Meatless Monday – A quick fix 🇨🇦

While there are many Canadian food items readily available that are naturally meat free, certain Canadian dishes are not. Here are some quick fixes to make iconic Canadian classics meat free.

Popular food such as butter tarts and tourtière use pastry crust that is often made with lard. Simply substitute the lard with a good quality and solid vegetable fat. Coconut oil is a good option and any commercial product without hydrogenated oils and controversial palm oil is also an option.

Canadian bacon shows up in just about everything: sandwiches, doughnuts, salads, etc. You can buy maple smoked tempeh that tries to emulate bacon in look, taste and sizzle or you can make your own using tempeh or even eggplant.

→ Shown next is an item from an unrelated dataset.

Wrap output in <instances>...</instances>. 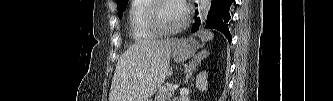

With three oceanic coasts, seafood makes for a popular dish in Canada. Dulse, a seaweed widely available in the east coast, can be used as a salty ‘sea’soning to impart the taste of the ocean to any dish.

And check that your maple syrup is kosher. Previously, animal fat (typically pig) was used to prevent foaming when producing this amber liquid. Kosher, or the pareve label, indicates that no pork product has been used.

And your Canadian mystery box challenge! Use at least three of the following ingredients to create a dish. Tune into next week’s Meatless Monday to get more ideas.

  • maple syrup
  • lentils
  • mustard seed
  • fiddleheads
  • potatoes
  • berries
  • apples
  • sugar pumpkin
  • wheat and red fife flour
  • hemp seed
  • dulse

2 thoughts on “Meatless Monday – A quick fix 🇨🇦

  1. I should try maple smoked tempeh although I’ve never understood why people what to be vegetarians and still try to smell bacon or emulate chicken, beef etc My son is vegetarian!

    1. I agree. It seems ironic to become vegetarian then eat plant-based food that resembles meat. I tried maple smoked tempeh by chance and it’s appeal is the combination of the trinity of tastes: sweet, salty, smokey/umami.